● Requirement:
If a line in the entries contains the string "uitklaplijst", include that line in your answer.

------------------------

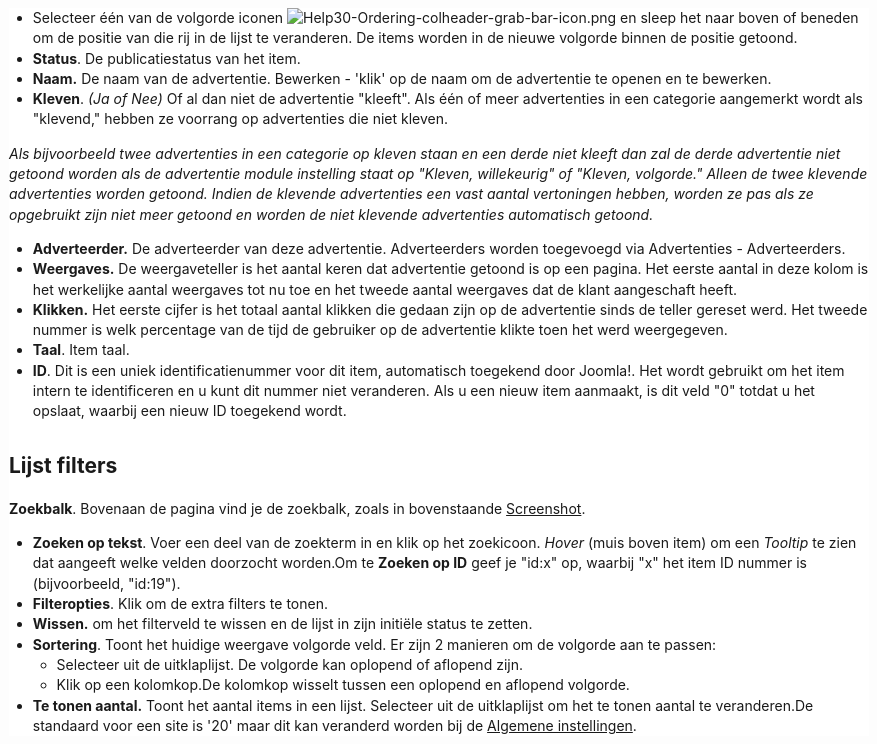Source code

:   - Selecteer één van de volgorde iconen <img
    src="https://docs.joomla.org/images/8/87/Help30-Ordering-colheader-grab-bar-icon.png"
    decoding="async" data-file-width="10" data-file-height="21" width="10"
    height="21" alt="Help30-Ordering-colheader-grab-bar-icon.png" /> en
    sleep het naar boven of beneden om de positie van die rij in de
    lijst te veranderen. De items worden in de nieuwe volgorde binnen de
    positie getoond.
- **Status**. De publicatiestatus van het item.
- **Naam.** De naam van de advertentie. Bewerken - 'klik' op de naam om
  de advertentie te openen en te bewerken.
- **Kleven**. *(Ja of Nee)* Of al dan niet de advertentie "kleeft". Als
  één of meer advertenties in een categorie aangemerkt wordt als
  "klevend," hebben ze voorrang op advertenties die niet kleven.

*Als bijvoorbeeld twee advertenties in een categorie op kleven staan en
een derde niet kleeft dan zal de derde advertentie niet getoond worden
als de advertentie module instelling staat op "Kleven, willekeurig" of
"Kleven, volgorde." Alleen de twee klevende advertenties worden getoond.
Indien de klevende advertenties een vast aantal vertoningen hebben,
worden ze pas als ze opgebruikt zijn niet meer getoond en worden de niet
klevende advertenties automatisch getoond.*

- **Adverteerder.** De adverteerder van deze advertentie. Adverteerders
  worden toegevoegd via Advertenties - Adverteerders.
- **Weergaves.** De weergaveteller is het aantal keren dat advertentie
  getoond is op een pagina. Het eerste aantal in deze kolom is het
  werkelijke aantal weergaves tot nu toe en het tweede aantal weergaves
  dat de klant aangeschaft heeft.
- **Klikken.** Het eerste cijfer is het totaal aantal klikken die gedaan
  zijn op de advertentie sinds de teller gereset werd. Het tweede nummer
  is welk percentage van de tijd de gebruiker op de advertentie klikte
  toen het werd weergegeven.
- **Taal**. Item taal.
- **ID**. Dit is een uniek identificatienummer voor dit item,
  automatisch toegekend door Joomla!. Het wordt gebruikt om het item
  intern te identificeren en u kunt dit nummer niet veranderen. Als u
  een nieuw item aanmaakt, is dit veld "0" totdat u het opslaat, waarbij
  een nieuw ID toegekend wordt.

## Lijst filters

**Zoekbalk**. Bovenaan de pagina vind je de zoekbalk, zoals in
bovenstaande [Screenshot](#screenshot).

- **Zoeken op tekst**. Voer een deel van de zoekterm in en klik op het
  zoekicoon. *Hover* (muis boven item) om een *Tooltip* te zien dat
  aangeeft welke velden doorzocht worden.Om te **Zoeken op ID** geef je
  "id:x" op, waarbij "x" het item ID nummer is (bijvoorbeeld, "id:19").
- **Filteropties**. Klik om de extra filters te tonen.
- **Wissen.** om het filterveld te wissen en de lijst in zijn initiële
  status te zetten.
- **Sortering**. Toont het huidige weergave volgorde veld. Er zijn 2
  manieren om de volgorde aan te passen:
  - Selecteer uit de uitklaplijst. De volgorde kan oplopend of aflopend
    zijn.
  - Klik op een kolomkop.De kolomkop wisselt tussen een oplopend en
    aflopend volgorde.
- **Te tonen aantal.** Toont het aantal items in een lijst. Selecteer
  uit de uitklaplijst om het te tonen aantal te veranderen.De standaard
  voor een site is '20' maar dit kan veranderd worden bij de [Algemene
  instellingen](https://docs.joomla.org/Help4.x:Site_Global_Configuration/nl#defaultlistlimit "Help4.x:Site Global Configuration/nl").
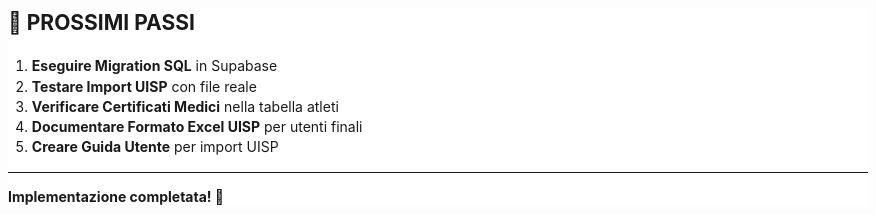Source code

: 
## 🎯 **PROSSIMI PASSI**

1. **Eseguire Migration SQL** in Supabase
2. **Testare Import UISP** con file reale
3. **Verificare Certificati Medici** nella tabella atleti
4. **Documentare Formato Excel UISP** per utenti finali
5. **Creare Guida Utente** per import UISP

---

**Implementazione completata! 🎉**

------------------------

● Answer area:
  - Selecteer uit de uitklaplijst. De volgorde kan oplopend of aflopend
  uit de uitklaplijst om het te tonen aantal te veranderen.De standaard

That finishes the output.